If the movie’s half job was achieved by Mickey, the other half was done by Darren’s amazing sense of locations and setting. It’s New Jersey, the hard New Jersey. Run down towns, cheap strip bars, low-level wrestling pits, community deli’s. A setting that fits the kind of profession that is chose by men living in such hard-places. I lived in a town like that once – gangs, discount stores and gambling dens – retrospectively, I began to think how I survived then. It’s tough in those places and movies in such setting’s really hit you – hit you hard.
Technically speaking, the film hides the effort in that department very effectively. I think I did not see even one stead shot and most of the fights had close-up’s that are technically so difficult to shoot. Clint Mansell does not disappoint especially during the Mickey’s constant battle to cheer himself up during tough times. There is this one scene where Mickey and Marisa Tomasi (Mickey’s stripper confidante) talk about golden 80’s and yucky 90’s. The close-up’s make all the difference.

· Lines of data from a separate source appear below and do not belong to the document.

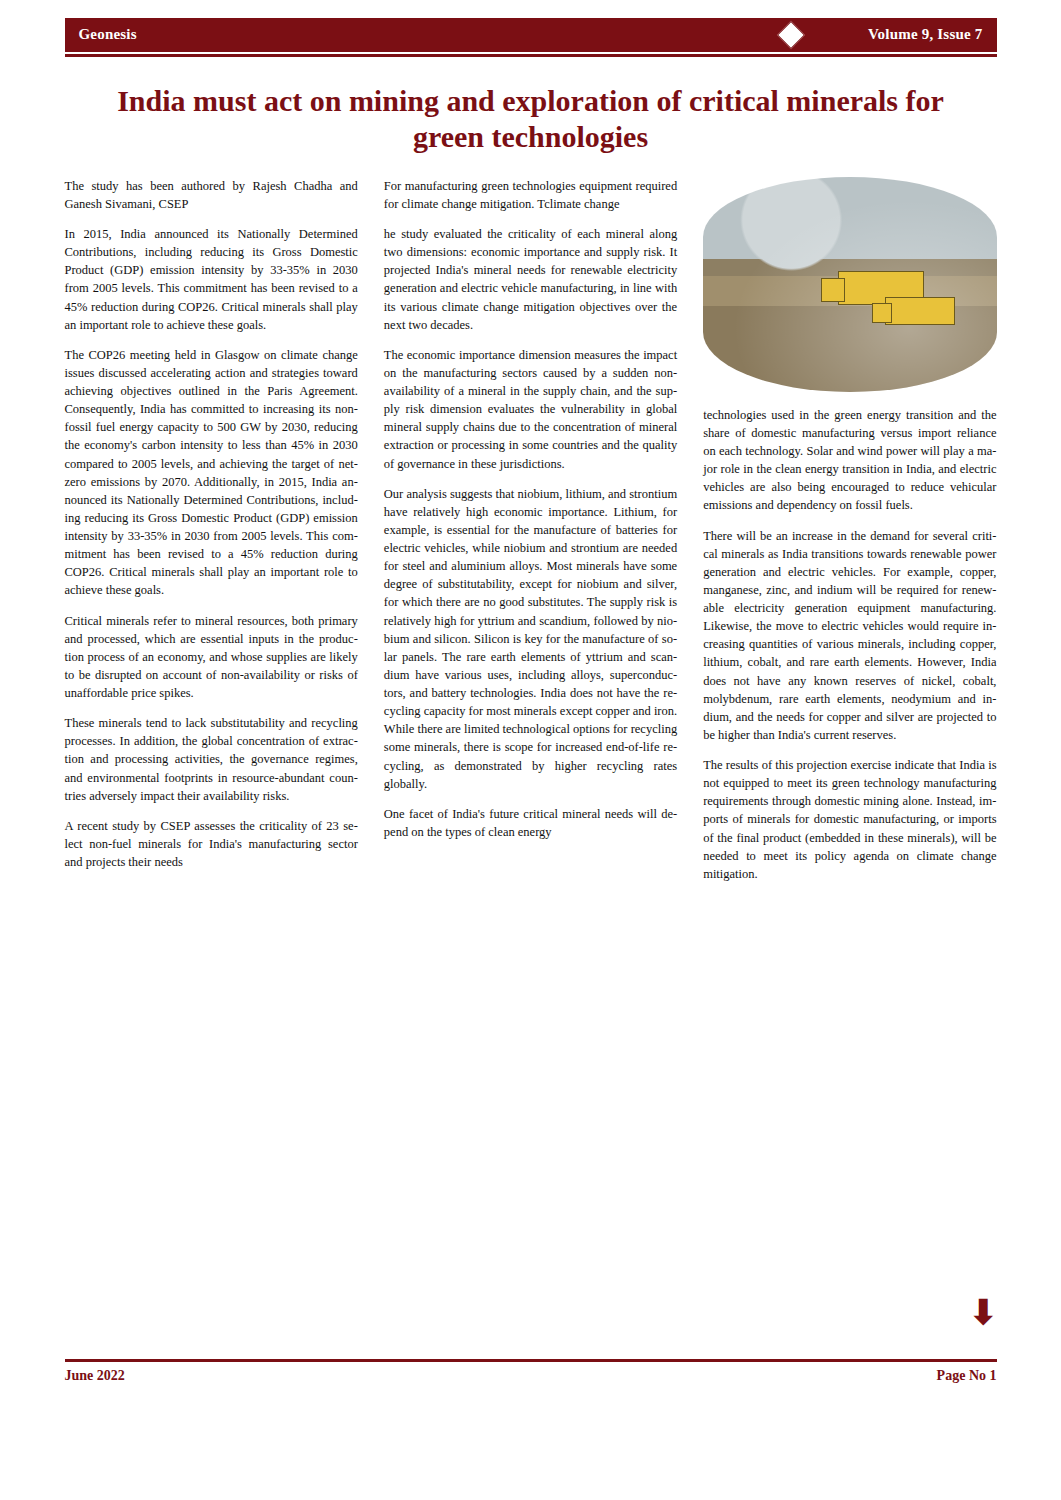Geonesis Volume 9, Issue 7
India must act on mining and exploration of critical minerals for green technologies
The study has been authored by Rajesh Chadha and Ganesh Sivamani, CSEP
In 2015, India announced its Nationally Determined Contributions, including reducing its Gross Domestic Product (GDP) emission intensity by 33-35% in 2030 from 2005 levels. This commitment has been revised to a 45% reduction during COP26. Critical minerals shall play an important role to achieve these goals.
The COP26 meeting held in Glasgow on climate change issues discussed accelerating action and strategies toward achieving objectives outlined in the Paris Agreement. Consequently, India has committed to increasing its non-fossil fuel energy capacity to 500 GW by 2030, reducing the economy's carbon intensity to less than 45% in 2030 compared to 2005 levels, and achieving the target of net-zero emissions by 2070. Additionally, in 2015, India announced its Nationally Determined Contributions, including reducing its Gross Domestic Product (GDP) emission intensity by 33-35% in 2030 from 2005 levels. This commitment has been revised to a 45% reduction during COP26. Critical minerals shall play an important role to achieve these goals.
Critical minerals refer to mineral resources, both primary and processed, which are essential inputs in the production process of an economy, and whose supplies are likely to be disrupted on account of non-availability or risks of unaffordable price spikes.
These minerals tend to lack substitutability and recycling processes. In addition, the global concentration of extraction and processing activities, the governance regimes, and environmental footprints in resource-abundant countries adversely impact their availability risks.
A recent study by CSEP assesses the criticality of 23 select non-fuel minerals for India's manufacturing sector and projects their needs
For manufacturing green technologies equipment required for climate change mitigation. Tclimate change
he study evaluated the criticality of each mineral along two dimensions: economic importance and supply risk. It projected India's mineral needs for renewable electricity generation and electric vehicle manufacturing, in line with its various climate change mitigation objectives over the next two decades.
The economic importance dimension measures the impact on the manufacturing sectors caused by a sudden non-availability of a mineral in the supply chain, and the supply risk dimension evaluates the vulnerability in global mineral supply chains due to the concentration of mineral extraction or processing in some countries and the quality of governance in these jurisdictions.
Our analysis suggests that niobium, lithium, and strontium have relatively high economic importance. Lithium, for example, is essential for the manufacture of batteries for electric vehicles, while niobium and strontium are needed for steel and aluminium alloys. Most minerals have some degree of substitutability, except for niobium and silver, for which there are no good substitutes. The supply risk is relatively high for yttrium and scandium, followed by niobium and silicon. Silicon is key for the manufacture of solar panels. The rare earth elements of yttrium and scandium have various uses, including alloys, superconductors, and battery technologies. India does not have the recycling capacity for most minerals except copper and iron. While there are limited technological options for recycling some minerals, there is scope for increased end-of-life recycling, as demonstrated by higher recycling rates globally.
One facet of India's future critical mineral needs will depend on the types of clean energy
technologies used in the green energy transition and the share of domestic manufacturing versus import reliance on each technology. Solar and wind power will play a major role in the clean energy transition in India, and electric vehicles are also being encouraged to reduce vehicular emissions and dependency on fossil fuels.
There will be an increase in the demand for several critical minerals as India transitions towards renewable power generation and electric vehicles. For example, copper, manganese, zinc, and indium will be required for renewable electricity generation equipment manufacturing. Likewise, the move to electric vehicles would require increasing quantities of various minerals, including copper, lithium, cobalt, and rare earth elements. However, India does not have any known reserves of nickel, cobalt, molybdenum, rare earth elements, neodymium and indium, and the needs for copper and silver are projected to be higher than India's current reserves.
The results of this projection exercise indicate that India is not equipped to meet its green technology manufacturing requirements through domestic mining alone. Instead, imports of minerals for domestic manufacturing, or imports of the final product (embedded in these minerals), will be needed to meet its policy agenda on climate change mitigation.
⬇
June 2022 Page No 1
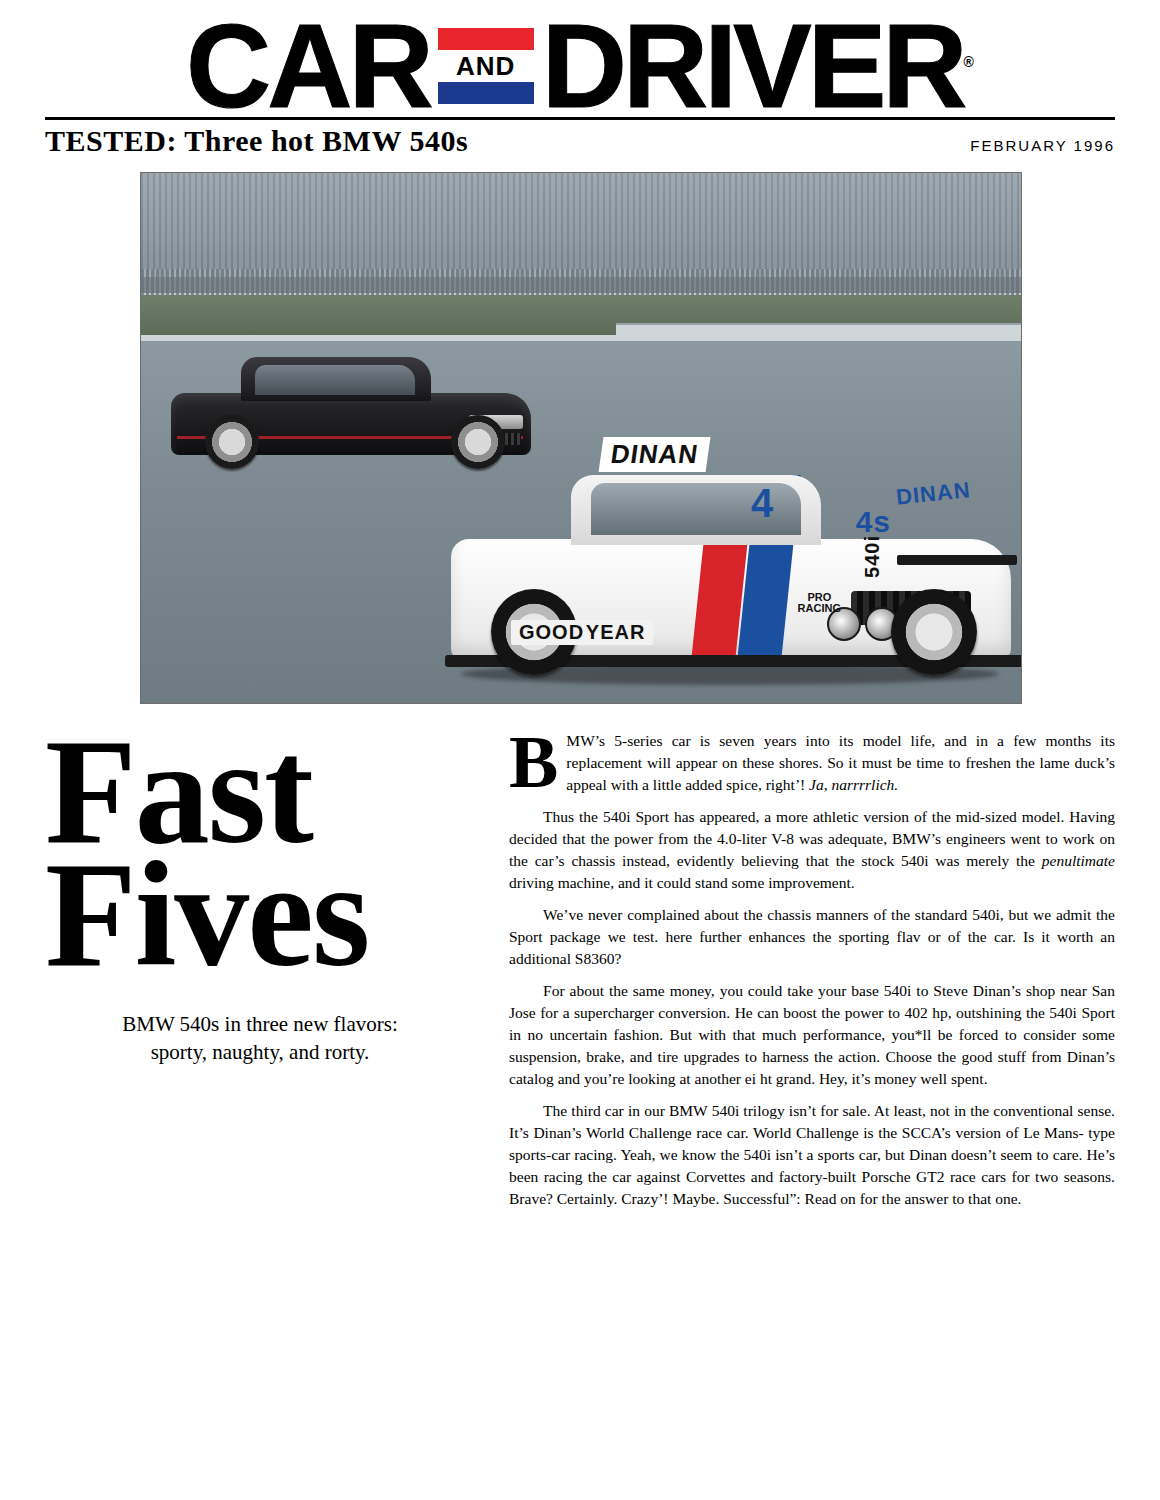CAR AND DRIVER®
TESTED: Three hot BMW 540s
FEBRUARY 1996
DINAN DINAN 4 4s 540i GOOD  YEAR PRO
RACING
Fast
Fives
BMW 540s in three new flavors:
sporty, naughty, and rorty.
BMW’s 5-series car is seven years into its model life, and in a few months its replacement will appear on these shores. So it must be time to freshen the lame duck’s appeal with a little added spice, right’! Ja, narrrrlich.
Thus the 540i Sport has appeared, a more athletic version of the mid-sized model. Having decided that the power from the 4.0-liter V-8 was adequate, BMW’s engineers went to work on the car’s chassis instead, evidently believing that the stock 540i was merely the penultimate driving machine, and it could stand some improvement.
We’ve never complained about the chassis manners of the standard 540i, but we admit the Sport package we test. here further enhances the sporting flav or of the car. Is it worth an additional S8360?
For about the same money, you could take your base 540i to Steve Dinan’s shop near San Jose for a supercharger conversion. He can boost the power to 402 hp, outshining the 540i Sport in no uncertain fashion. But with that much performance, you*ll be forced to consider some suspension, brake, and tire upgrades to harness the action. Choose the good stuff from Dinan’s catalog and you’re looking at another ei ht grand. Hey, it’s money well spent.
The third car in our BMW 540i trilogy isn’t for sale. At least, not in the conventional sense. It’s Dinan’s World Challenge race car. World Challenge is the SCCA’s version of Le Mans- type sports-car racing. Yeah, we know the 540i isn’t a sports car, but Dinan doesn’t seem to care. He’s been racing the car against Corvettes and factory-built Porsche GT2 race cars for two seasons. Brave? Certainly. Crazy’! Maybe. Successful”: Read on for the answer to that one.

All in all, The Wrestler is a movie that will over time attain the cult status like most fighter movies. But it’s a relief to see Aronofsky coming out of his comfort zone and making the most brutally honest film of the year; a year that had an overdose of extremely hyper-imaginative films. This will be loved over time till it attains its well deserved cult status. Hopefully it will be sooner. But a watch if you want to see the real and the fake side of rings in which battles however fake, still break the minds and the bodies of those who choose to duel and test their boundaries of their Passion, Pain and Loneliness.